Could you restate the entries below word for word and leave out the pictures?

[Data excerpts]
────────────────────────────────────────
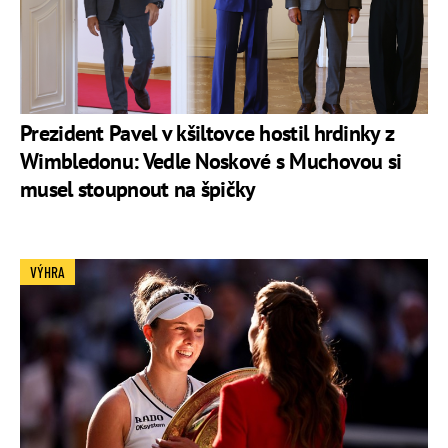
Prezident Pavel v kšiltovce hostil hrdinky z
Wimbledonu: Vedle Noskové s Muchovou si
musel stoupnout na špičky
VÝHRA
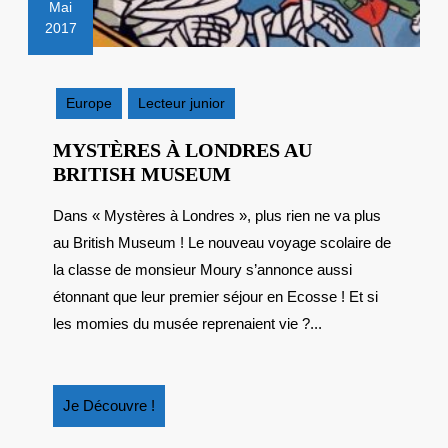
Mai
2017
9
mai
2017
Europe
Lecteur junior
MYSTÈRES À LONDRES AU
MYSTÈRES
BRITISH MUSEUM
À
Dans « Mystères à Londres », plus rien ne va plus
LONDRES
au British Museum ! Le nouveau voyage scolaire de
AU
BRITISH
la classe de monsieur Moury s’annonce aussi
MUSEUM
étonnant que leur premier séjour en Ecosse ! Et si
les momies du musée reprenaient vie ?...
Je
Je Découvre !
Découvre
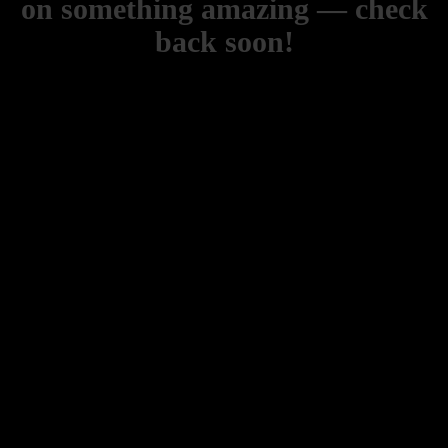
on something amazing — check
back soon!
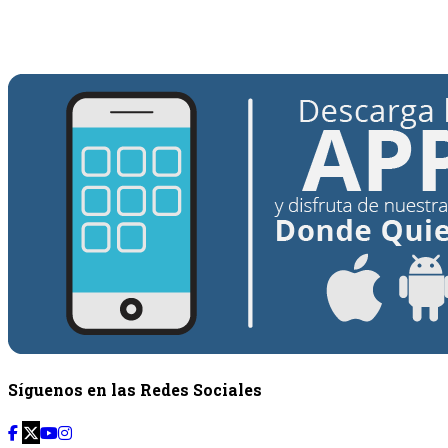
Desde: {{siguiente.hora_inicio}} Hasta:
{{siguiente.hora_fin}}
Síguenos en las Redes Sociales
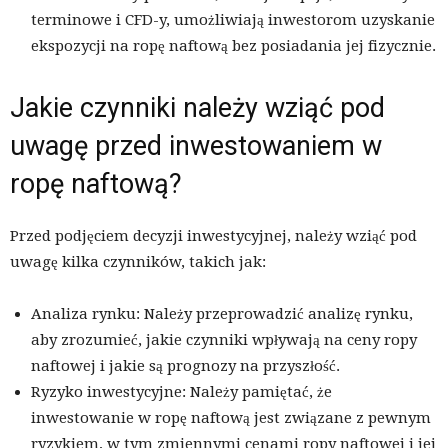
terminowe i CFD-y, umożliwiają inwestorom uzyskanie
ekspozycji na ropę naftową bez posiadania jej fizycznie.
Jakie czynniki należy wziąć pod
uwagę przed inwestowaniem w
ropę naftową?
Przed podjęciem decyzji inwestycyjnej, należy wziąć pod
uwagę kilka czynników, takich jak:
Analiza rynku: Należy przeprowadzić analizę rynku,
aby zrozumieć, jakie czynniki wpływają na ceny ropy
naftowej i jakie są prognozy na przyszłość.
Ryzyko inwestycyjne: Należy pamiętać, że
inwestowanie w ropę naftową jest związane z pewnym
ryzykiem, w tym zmiennymi cenami ropy naftowej i jej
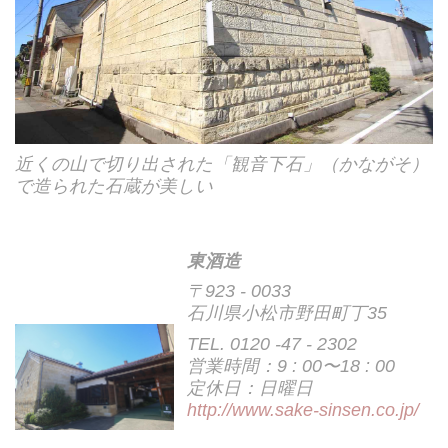
近くの山で切り出された「観音下石」（かながそ）
で造られた石蔵が美しい
東酒造
〒923 - 0033
石川県小松市野田町丁35
TEL. 0120 -47 - 2302
営業時間：9 : 00〜18 : 00
定休日：日曜日
http://www.sake-sinsen.co.jp/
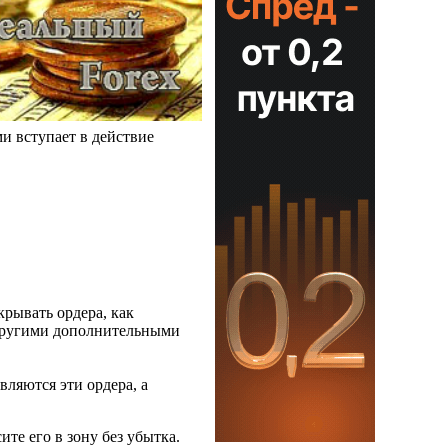
ми вступает в действие
рывать ордера, как
ругими дополнительными
авляются эти ордера, а
те его в зону без убытка.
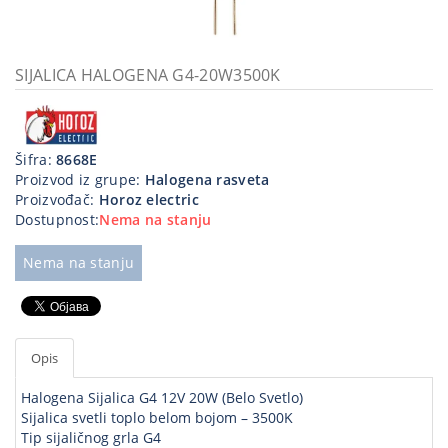
Kablovi
i
priključci
SIJALICA HALOGENA G4-20W3500K
Kućna
tehnika
Šifra:
8668E
Poslovna
Proizvod iz grupe:
Halogena rasveta
oprema,računari
Proizvođač:
Horoz electric
Dostupnost:
Nema na stanju
Strujni
program
Nema na stanju
Opis
Halogena Sijalica G4 12V 20W (Belo Svetlo)
Sijalica svetli toplo belom bojom – 3500K
Tip sijaličnog grla G4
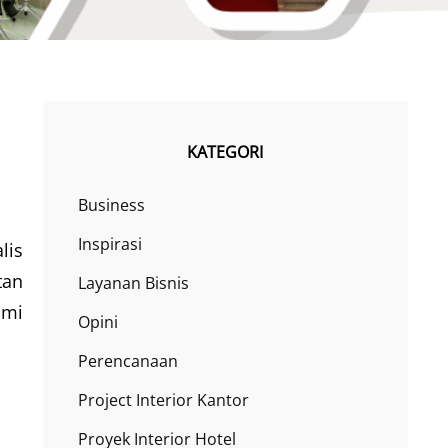
KATEGORI
Business
Inspirasi
lis
tan
Layanan Bisnis
ami
Opini
Perencanaan
Project Interior Kantor
i
Proyek Interior Hotel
────────────────────────────────────────
● **RESPONSE AREA**
Prezident Pavel v kšiltovce hostil hrdinky z
Wimbledonu: Vedle Noskové s Muchovou si
musel stoupnout na špičky
VÝHRA
Mai
2017
9
mai
2017
Europe
Lecteur junior
MYSTÈRES À LONDRES AU
MYSTÈRES
BRITISH MUSEUM
À
Dans « Mystères à Londres », plus rien ne va plus
LONDRES
au British Museum ! Le nouveau voyage scolaire de
AU
BRITISH
la classe de monsieur Moury s’annonce aussi
MUSEUM
étonnant que leur premier séjour en Ecosse ! Et si
les momies du musée reprenaient vie ?...
Je
Je Découvre !
Découvre
on something amazing — check
back soon!
Desde: {{siguiente.hora_inicio}} Hasta:
{{siguiente.hora_fin}}
Síguenos en las Redes Sociales
terminowe i CFD-y, umożliwiają inwestorom uzyskanie
ekspozycji na ropę naftową bez posiadania jej fizycznie.
Jakie czynniki należy wziąć pod
uwagę przed inwestowaniem w
ropę naftową?
Przed podjęciem decyzji inwestycyjnej, należy wziąć pod
uwagę kilka czynników, takich jak:
Analiza rynku: Należy przeprowadzić analizę rynku,
aby zrozumieć, jakie czynniki wpływają na ceny ropy
naftowej i jakie są prognozy na przyszłość.
Ryzyko inwestycyjne: Należy pamiętać, że
inwestowanie w ropę naftową jest związane z pewnym
ryzykiem, w tym zmiennymi cenami ropy naftowej i jej
近くの山で切り出された「観音下石」（かながそ）
で造られた石蔵が美しい
東酒造
〒923 - 0033
石川県小松市野田町丁35
TEL. 0120 -47 - 2302
営業時間：9 : 00〜18 : 00
定休日：日曜日
http://www.sake-sinsen.co.jp/
ми вступает в действие
рывать ордера, как
ругими дополнительными
авляются эти ордера, а
те его в зону без убытка.
Kablovi
i
priključci
SIJALICA HALOGENA G4-20W3500K
Kućna
tehnika
Šifra:
8668E
Poslovna
Proizvod iz grupe:
Halogena rasveta
oprema,računari
Proizvođač:
Horoz electric
Dostupnost:
Nema na stanju
Strujni
program
Nema na stanju
Opis
Halogena Sijalica G4 12V 20W (Belo Svetlo)
Sijalica svetli toplo belom bojom – 3500K
Tip sijaličnog grla G4
KATEGORI
Business
Inspirasi
lis
tan
Layanan Bisnis
ami
Opini
Perencanaan
Project Interior Kantor
i
Proyek Interior Hotel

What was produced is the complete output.